The Paris Wine Tasting of 1976 or the “Judgment of Paris” was a wine competition organized in Paris on 24 May 1976 by Steven Spurrier, a British wine merchant, at that time revered by wine merchants and experts all across France.  The top French wine experts of the day were invited to participate in a blind tasting of the highest-quality chardonnay and cabernet sauvignon wines from France and California.  California wines rated best in every category, which caused surprise and utter bewilderment among the French critics as France was generally regarded as being the foremost producer of the world’s best wines.  The San Francisco Wine Tasting of 1978 soon followed as a rematch of the same wines and vintages and once again California wines rated better.  The 30th anniversary of the Judgment of Paris was held on 24 May 2006 with the same vintages and original panel of judges, plus an additional crew of new wine experts.  Once again the California wines stole the show.

30th Anniversary Results:

1st Ridge Vineyards Monte Bello 1971
2nd Stag’s Leap Wine Cellars 1973
3rd Mayacamas Vineyards 1971 (tie)
4th Heitz Wine Cellars Martha’s Vineyard 1970 (tie)
5th Clos Du Val Winery 1972
6th Château Mouton-Rothschild 1970
7th Château Montrose 1970
8th Château Haut-Brion 1970
9th Château Leoville Las Cases 1971
10th Freemark Abbey Winery 1967

Implications to the wine industry:

George M. Taber from Time magazine was the only reporter present at the original tasting in 1976, since no one took the event seriously, thinking that the California wines would be embarrassed.  Time immediately reported the results on a worldwide scale.  However, the tasting was not significant for the French press who virtually ignored the story for three months until Le Figaro published an article titled “Did the war of the cru take place?” describing the results as “laughable,” and said they “cannot be taken seriously.”  Six months after the tasting Le Monde wrote a similarly toned article.  For as much as a year after the tasting, leaders of the French wine industry banned Spurrier from the nation’s prestigious wine-tasting tour, and Mr. Spurrier was even ushered out of a few of France’s more prestigious wine estates.  Both countries are considered to have benefited from the tasting.  California wines gained international appreciation, boosting sales and production.  France further refined their winemaking practices, which some argue had become too habit driven as a result of so much history and tribal knowledge.
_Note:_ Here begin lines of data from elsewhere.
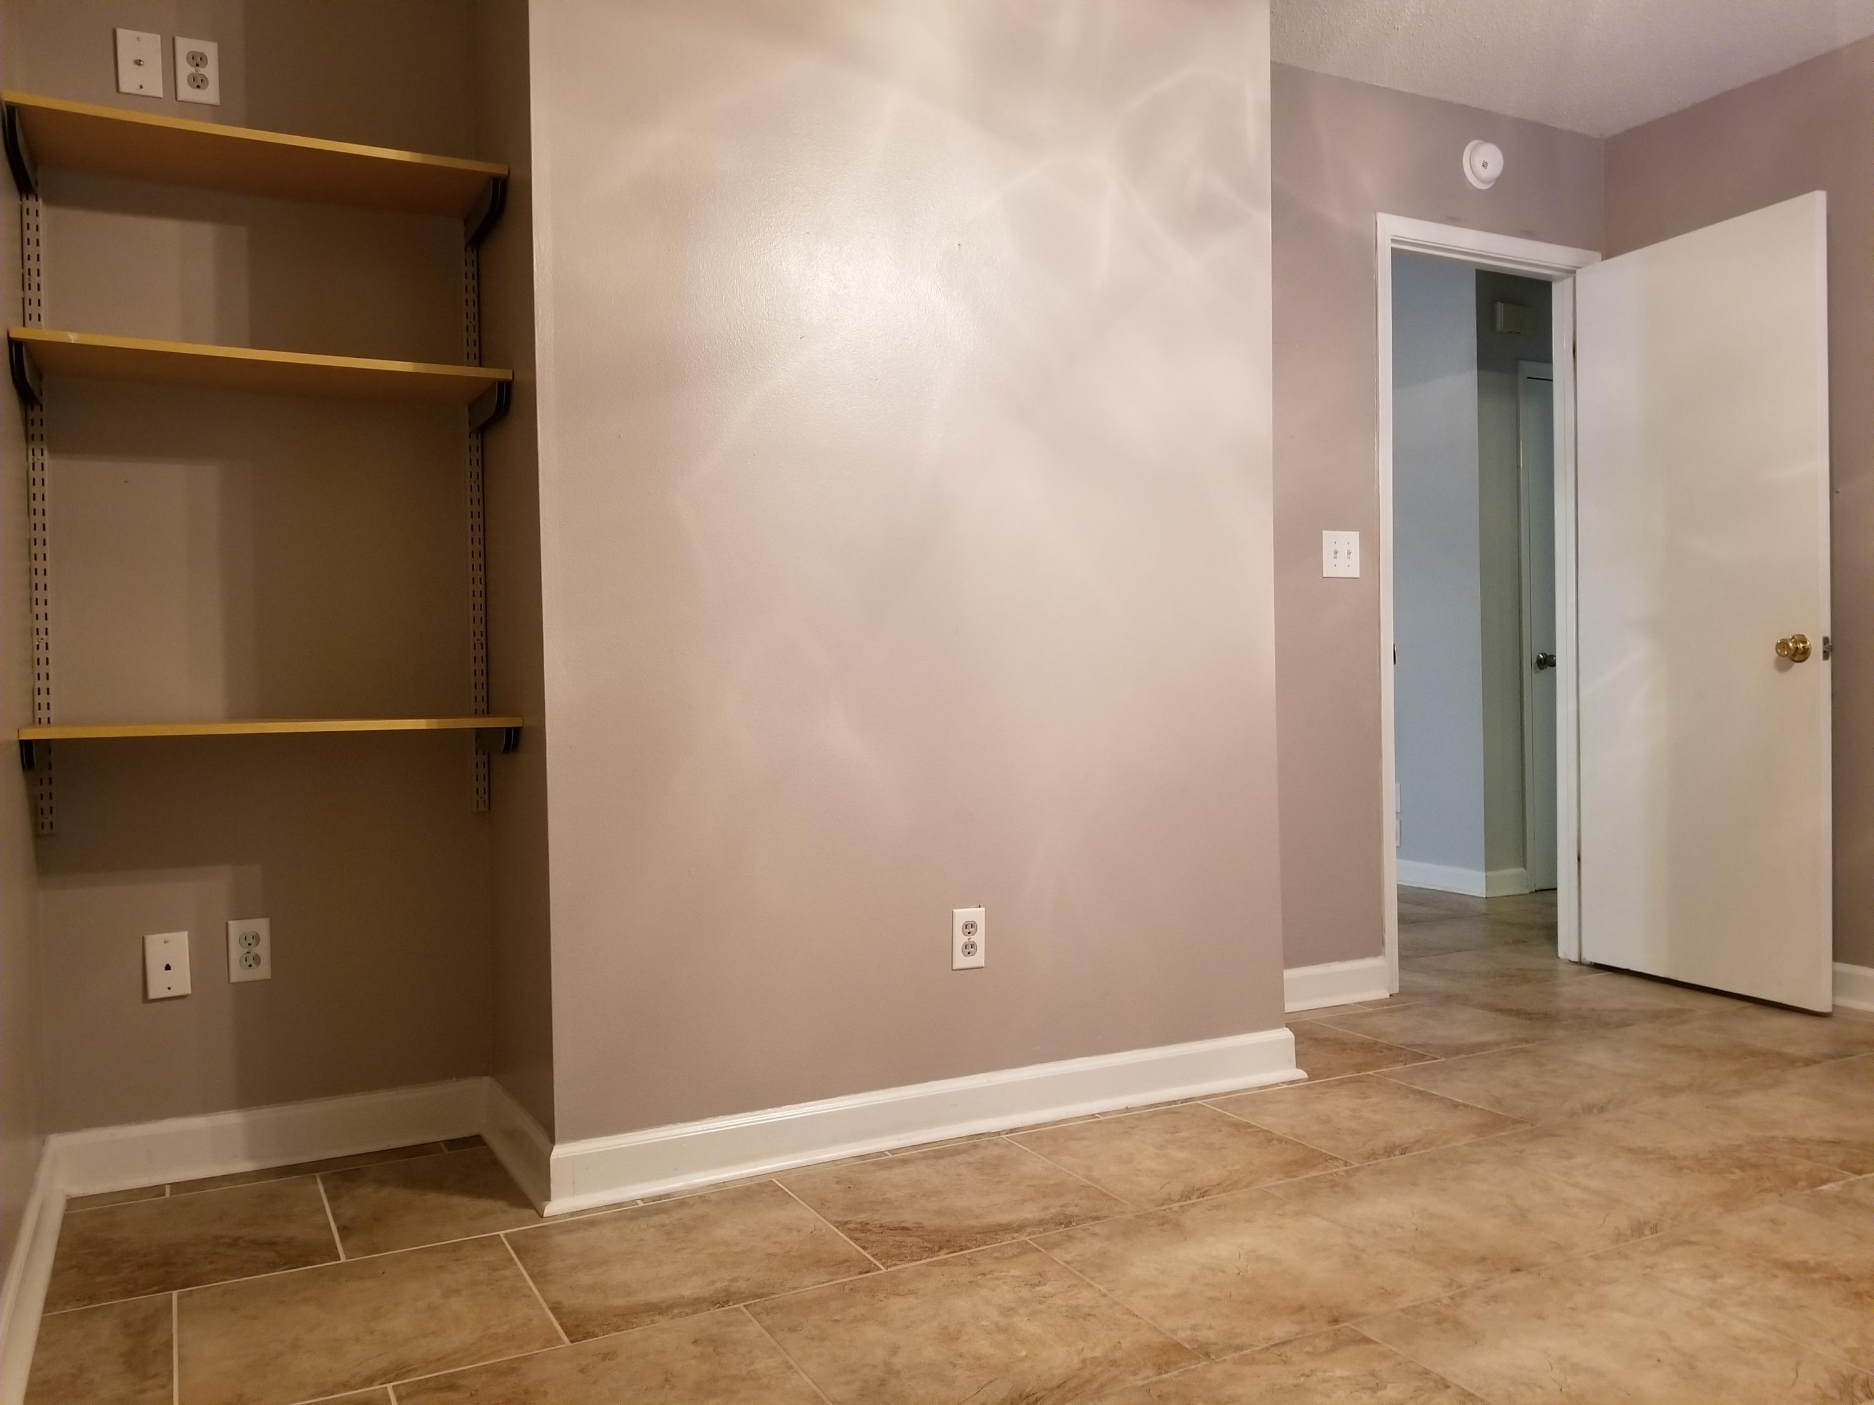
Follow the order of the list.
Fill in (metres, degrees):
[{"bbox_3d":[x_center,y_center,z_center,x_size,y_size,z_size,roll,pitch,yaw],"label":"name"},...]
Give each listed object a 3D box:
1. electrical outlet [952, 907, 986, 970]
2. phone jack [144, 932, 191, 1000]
[{"bbox_3d":[0.062,0.457,2.719,0.070,0.115,0.010,-1,1,-27],"label":"electrical outlet"},{"bbox_3d":[-1.374,0.471,2.515,0.070,0.114,0.009,-1,1,-28],"label":"phone jack"}]

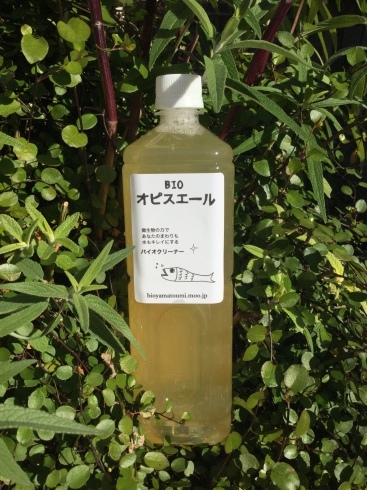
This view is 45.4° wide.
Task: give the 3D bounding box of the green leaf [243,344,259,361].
[{"bbox_3d":[0.057,0.091,0.370,0.019,0.005,0.011,-41,68,-12],"label":"green leaf"}]

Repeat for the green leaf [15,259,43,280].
[{"bbox_3d":[-0.108,0.019,0.309,0.004,0.023,0.013,-32,26,53],"label":"green leaf"}]

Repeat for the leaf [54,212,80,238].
[{"bbox_3d":[-0.090,-0.015,0.340,0.029,0.005,0.009,-38,68,-11],"label":"leaf"}]

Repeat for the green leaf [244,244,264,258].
[{"bbox_3d":[0.056,0.005,0.345,0.017,0.005,0.007,33,69,19],"label":"green leaf"}]

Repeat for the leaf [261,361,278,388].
[{"bbox_3d":[0.072,0.107,0.365,0.014,0.024,0.005,-13,-23,4],"label":"leaf"}]

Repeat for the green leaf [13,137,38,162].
[{"bbox_3d":[-0.124,-0.075,0.345,0.018,0.020,0.006,1,-10,-23],"label":"green leaf"}]

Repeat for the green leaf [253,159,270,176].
[{"bbox_3d":[0.066,-0.065,0.370,0.015,0.016,0.005,-11,-22,2],"label":"green leaf"}]

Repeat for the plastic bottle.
[{"bbox_3d":[-0.001,0.013,0.317,0.071,0.257,0.071,0,14,2],"label":"plastic bottle"}]

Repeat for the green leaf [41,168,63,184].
[{"bbox_3d":[-0.101,-0.053,0.338,0.016,0.003,0.014,8,57,0],"label":"green leaf"}]

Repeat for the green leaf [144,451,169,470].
[{"bbox_3d":[-0.019,0.157,0.318,0.018,0.003,0.015,16,58,0],"label":"green leaf"}]

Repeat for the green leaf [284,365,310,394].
[{"bbox_3d":[0.094,0.112,0.365,0.022,0.026,0.006,-11,-20,12],"label":"green leaf"}]

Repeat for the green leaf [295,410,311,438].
[{"bbox_3d":[0.091,0.136,0.335,0.009,0.005,0.024,34,53,4],"label":"green leaf"}]

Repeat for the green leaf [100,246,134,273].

Two movies have been made about the tasting, “Bottle Shock” and “Judgment of Paris”, as well as a book, also titled “Judgment of Paris”, the latter two both authored by George Taber.


Naturally criticism abounds.  For starters some claim that the vintage selection was poor for the French wine.  However, when consulting vintage charts from US and French sources, both countries have very comparable vintage ratings within the timeframe in question.  Additional critics state that it’s unfair or rather irrelevant to compare French wines to California wines, since the styles are so different.  French wines are classified as Old World and are generally more subtle, acidic and expressive of their terroir.  California wines are classified as New World and tend to be much more fruit forward and oaked.